Microsoft recently developed a large scale pre-trained model for symbolic music understanding called MusicBERT. Symbolic music understanding refers to understanding music from the symbolic data (for example, MIDI format). It covers many music applications such as emotion classification, genre classification, and music pieces matching.
For developing MusicBERT, Microsoft has used OctupleMIDI method, bar-level masking strategy, and a large scale symbolic music corpus of more than 1 million music tracks.
Sign up for your weekly dose of what's up in emerging technology.
OctupleMIDI is a novel music encoding method that encodes each note into a tuple with eight elements, representing the different aspects of the characteristics of a musical note, including instrument, tempo, bar, position, time signature, pitch, duration, and velocity.
Here are some of the advantages of OctupleMIDI:
- Reduces the length of a music sequence (4x shorter than REMI), thus easing the modelling of music sequences by Transformer considering that music sequences themselves are very long
- It is ‘note’ centric. Since each note contains the same eight tuple structure and covers adequate information to express various music genres, like time signature, long note duration, etc., OctupleMIDI is much easier.
- It is universal compared to previous encoding methods since each note contains the 8-tuple structure to express different music genres.
Different encoding methods for symbolic music understanding (Source: arXiv)
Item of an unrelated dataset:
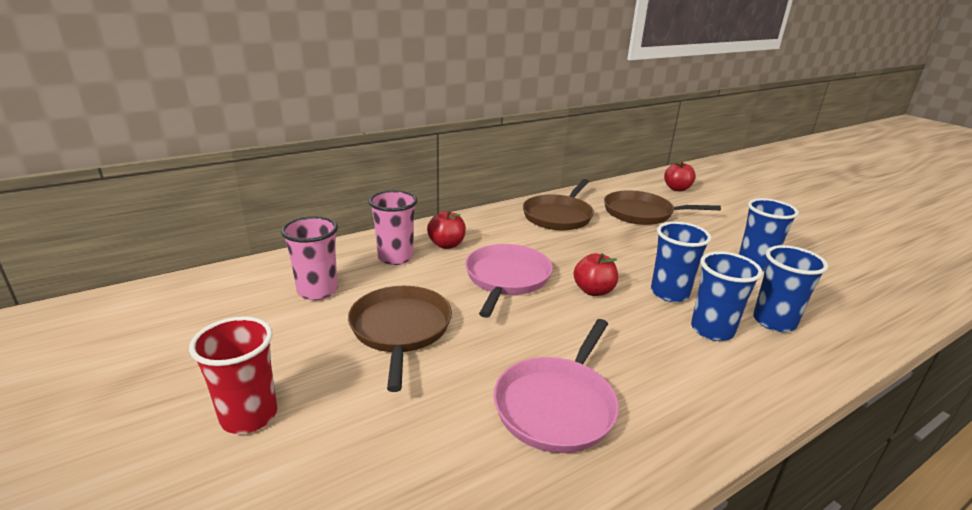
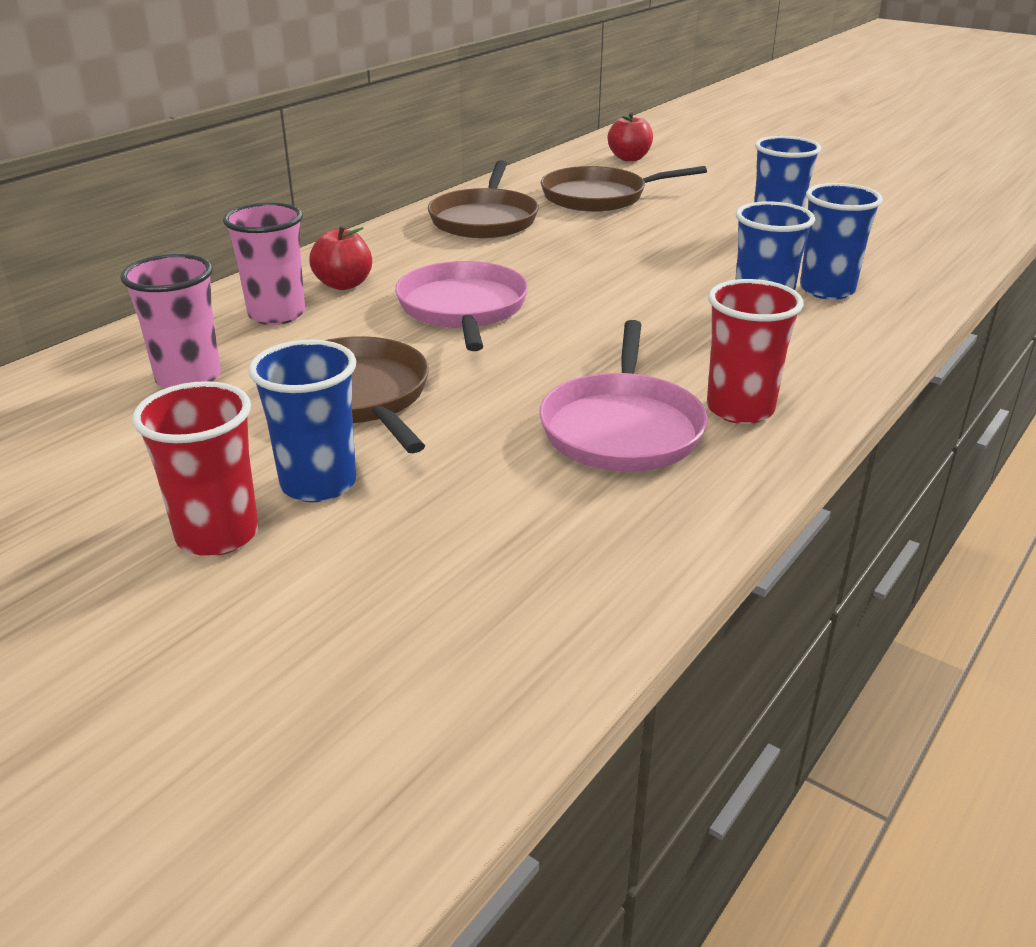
camera: 20 degrees left, 5 degrees up
red apple [574,253,618,296] -> none
blue cup [651,221,711,302] -> blue cup moved to [248,340,356,502]
none -> red cup [707,279,804,424]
The authors of the study established that it was challenging to apply NLP directly to symbolic music because it differs greatly from natural text data. There are following challenges:
- Music songs are more structural and diverse, making it more difficult to encode as compared to natural language.
- Due to complicated encoding of symbolic music, there are higher chances of information leakage in pre-training
- The pre-training for music understanding is limited due to lack of large-scale symbolic music corpora
To remediate this, researchers Mingliang Zeng, Xu Tan, Rui Wang, Zeqian Ju, Tao Qin, and Tie-Yan Liu have developed MusicBERT, a large-scale pre-trained model with music encoding and masking strategy for music understanding. This model evaluates symbolic music understanding tasks, including melody completion, accompaniment suggestion, style classification and genre classification.
Besides OctupleMIDI, MusicBERT uses a bar-level masking strategy. The masking strategy in original BERT for NLP tasks randomly masks some tokens, causing information leakage in music pre-training. However, in the bar-level masking strategy used in MusicBERT, all the tokens of the same type (for example, time signature, instruments, pitch, etc.) are masked in a bar to avoid information leakage and for representational learning.
In addition to this, MusicBERT also uses a large-scale and diverse symbolic music dataset, called the million MIDI dataset (MMD). It contains more than 1 million music songs, with different genres, including Rock, Classical, Rap, Electronic, Jazz, etc. It is one of the most extensive datasets in current literature — ten times larger than the previous largest dataset LMD in terms of the number of songs (148,403 songs and 535 million notes). MMD has about 1,524,557 songs and two billion notes. This dataset benefits representation learning for music understanding significantly.
Model structure of MusicBERT (Source: arXiv)
Further, the model is fine tuned on four tasks like melody completion, accompaniment suggestion, style classification and genre classification against a few baseline models such as melody2vec, tonnetz, pianoroll, PiRhDy and others. MusicBERT shows tremendous improvement for both small as well as baseline models.
The below table shows the results of MusicBERT versus other models.
MusicBERT achieves state-of-the-art performance on all four evaluated symbolic music understanding tasks. In the coming months, the team will attempt applying MusicBERT on other tasks such as structure analysis and chord recognition to boost the model’s performance.